Os próximos argumentos do teólogo
Pe. Jugie são deduções da Tradição: "Até fins do século VI se desconhecia
em Jerusalém a existência de um sepulcro da Virgem, ainda que a partir de fins
do século V se mostrou em Getsêmani uma casa de Maria, de onde se diz que Ela
foi levada ao Céu".[12]
"No princípio, em um círculo
mais restrito de fiéis, houve uma verdadeira tradição oral [que se remonta a
São João] sobre o modo com que Maria passou desta terra ao céu. Mas é
necessário notar que essa tradição, conhecida por muito poucos, se obscureceu
muito rápido, ainda mesmo na Palestina, a tal ponto que o palestino São
Epifânio não tem dela a menor lembrança".[13]

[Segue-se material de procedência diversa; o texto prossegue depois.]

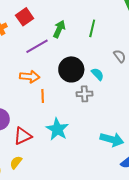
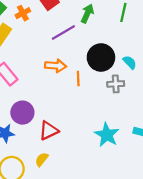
orange line: (43, 96) -> (78, 79), moved
cyan star: (57, 129) -> (107, 135), moved

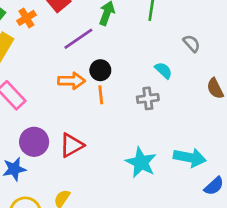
black circle: (101, 57) -> (100, 70), moved, size x0.6
red triangle: (49, 131) -> (72, 145), moved

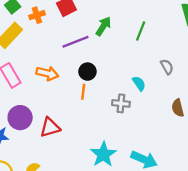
orange arrow: (72, 81) -> (47, 73), moved

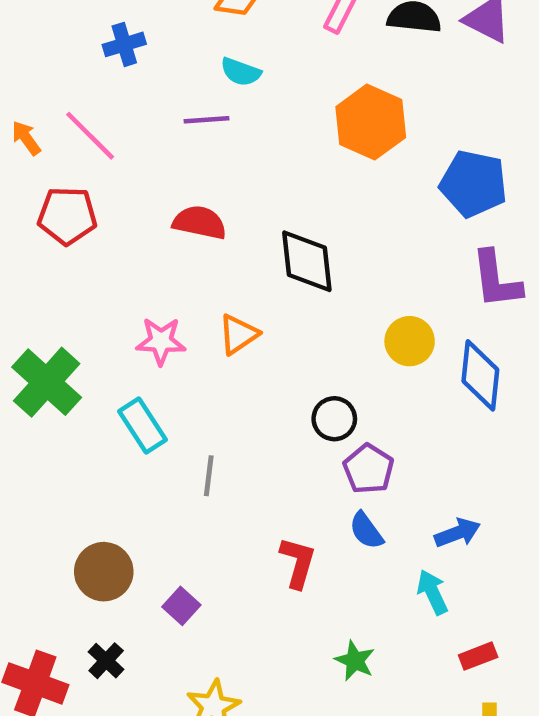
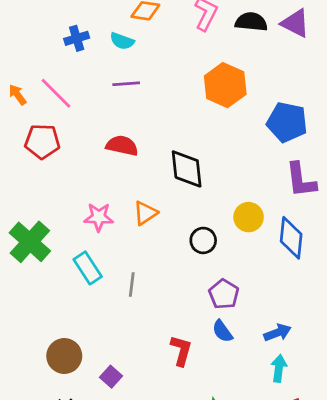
cyan semicircle: (241, 72) -> (122, 41), moved
black circle: (334, 419) -> (203, 240), moved
gray line: (209, 476) -> (132, 284), moved
cyan arrow: (432, 592) -> (279, 368), moved, turned 32

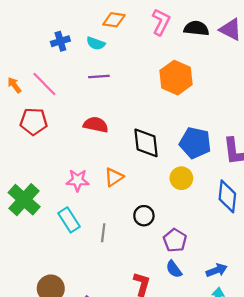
blue pentagon: (287, 122) -> (195, 143), moved
yellow circle: (249, 217) -> (181, 178), moved
black circle: (203, 240) -> (144, 216), moved

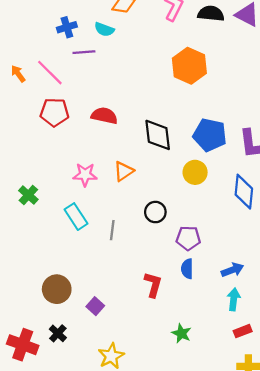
purple line: (99, 77) -> (84, 52), moved
red pentagon: (34, 121) -> (54, 112), moved
green cross: (24, 200) -> (28, 195), size x0.6
purple pentagon: (175, 240) -> (188, 238), turned -30
blue semicircle: (174, 269) -> (187, 269), turned 36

A Igreja não definiu a questão
Para ver o quanto a questão é
complicada, basta dizer que até os escritores mais antigos abordavam o assunto
com delicadeza, não ousando se pronunciar sobre o tema, por risco de serem alvo
de censura. É o que expressa Santo Epifânio (315-403): "A Sagrada
Escritura não diz se Maria morreu, se foi sepultada ou se não foi sepultada...
Conservou absoluto silêncio por causa da grandeza do prodígio, a fim de não
deixar assombrados os espíritos dos homens. Quanto a mim, não ouso falar disso.

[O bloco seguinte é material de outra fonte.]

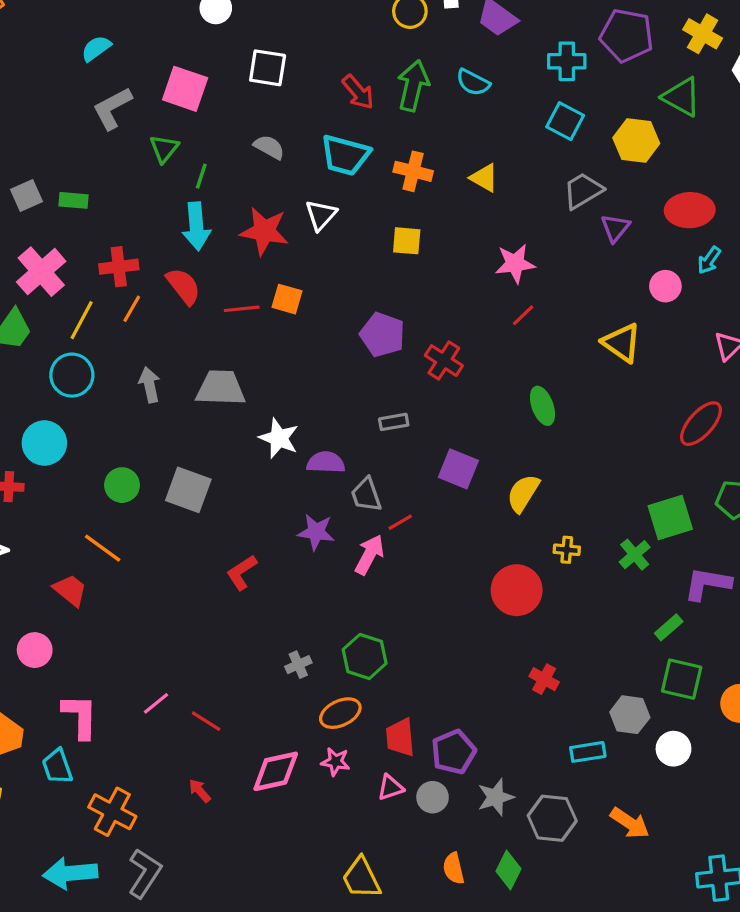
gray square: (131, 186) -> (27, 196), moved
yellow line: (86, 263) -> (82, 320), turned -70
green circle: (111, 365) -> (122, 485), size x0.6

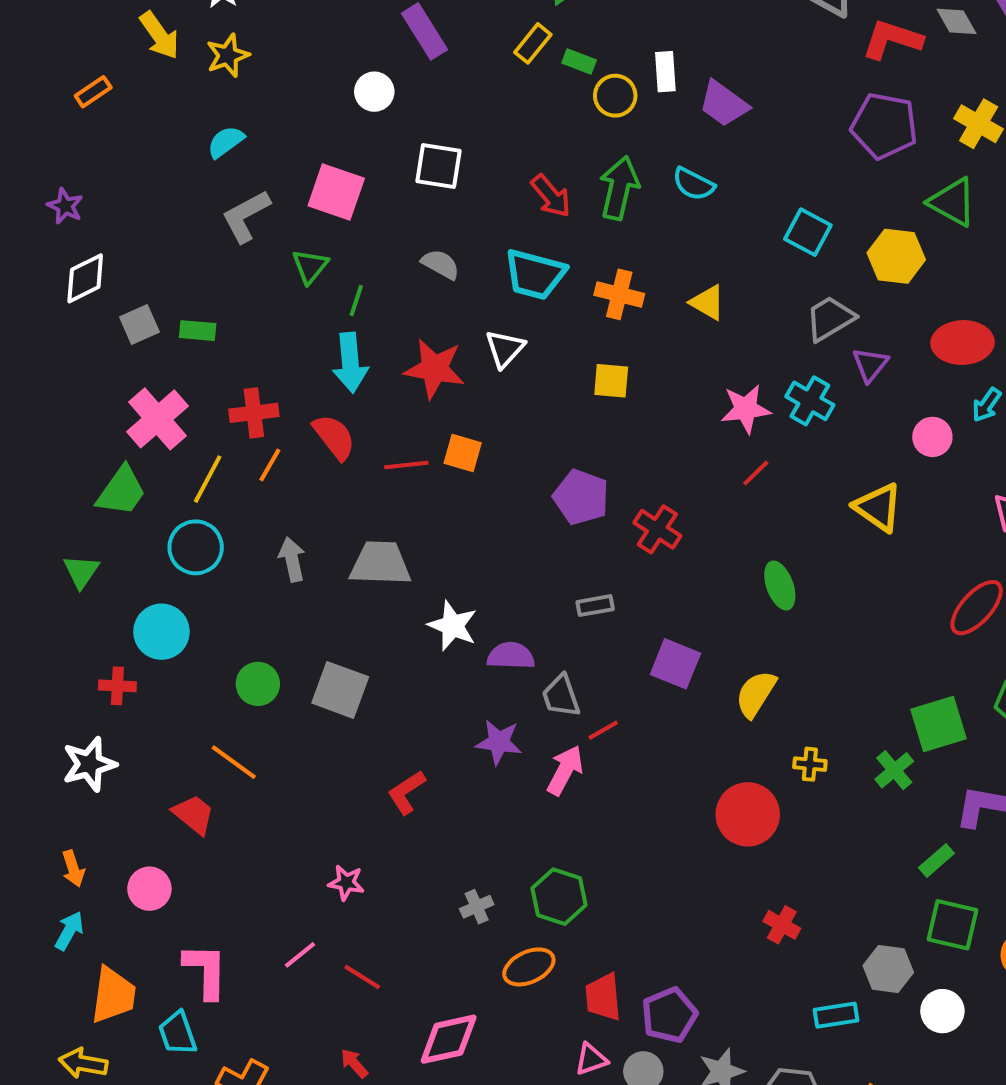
cyan cross: (567, 61) -> (810, 401), moved, turned 30
pink star: (335, 762) -> (346, 883), moved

Conservo a questão em minha mente e me calo". [14] E acrescenta mais
adiante: "(...) Com efeito, a Sagrada Escritura se colocou acima dos
espíritos dos homens e deixou este ponto, na incerteza por reverência a essa Virgem
incomparável, a fim de evitar conjetura baixa e carnal a respeito de Maria.
Morreu? Não o sabemos".[15]
Subiu aos Céus em corpo e alma
Poder-se-ia trazer a lume
inúmeros argumentos de as ambas correntes, e mostrar como o assunto é por
demais polêmico e difícil de ser resolvido. Todos, entretanto, são unânimes em
afirmar que Maria Santíssima foi Assunta aos Céus em corpo e alma, que se deu
de fato a glorificação de ambos. Porém, a Santa Madre Igreja, não querendo
entrar em pormenores anteriores à inegável Assunção da Santíssima Virgem, ou
seja, de como este fato se deu, se através da morte e ressurreição, ou se foi
transladado imediatamente desta vida à celeste, por um leve sono, assumindo
ainda em vida um corpo glorioso, se expressou da seguinte maneira por Pio XII
na Bula Muficentissimus Deus, n°18: "(...) para credenciar a glória dessa
mesma augusta Mãe e para o gáudio e a alegria de toda a Igreja (...)
pronunciamos, declaramos e definimos ser dogma revelado por Deus que a
Imaculada Mãe de Deus, a sempre Virgem Maria, terminado o curso da vida
terrestre foi Assunta em corpo e alma à Glória Celestial." [16]
Assim, prescindindo
intencionalmente, quer do fato da "morte", quer da "não
morte", e apenas se limitando ao fato da Assunção da Santíssima Virgem à
glória celeste, a Igreja, acolhendo todos os anseios de séculos de piedade
cristã, se mantém numa posição equilibrada, neutra e prudente, dando a
verdadeira impostação de espírito para a questão de uma forma sábia
encantadora: Dormitio Beatae Mariae Virginis - o sono da Santíssima Virgem.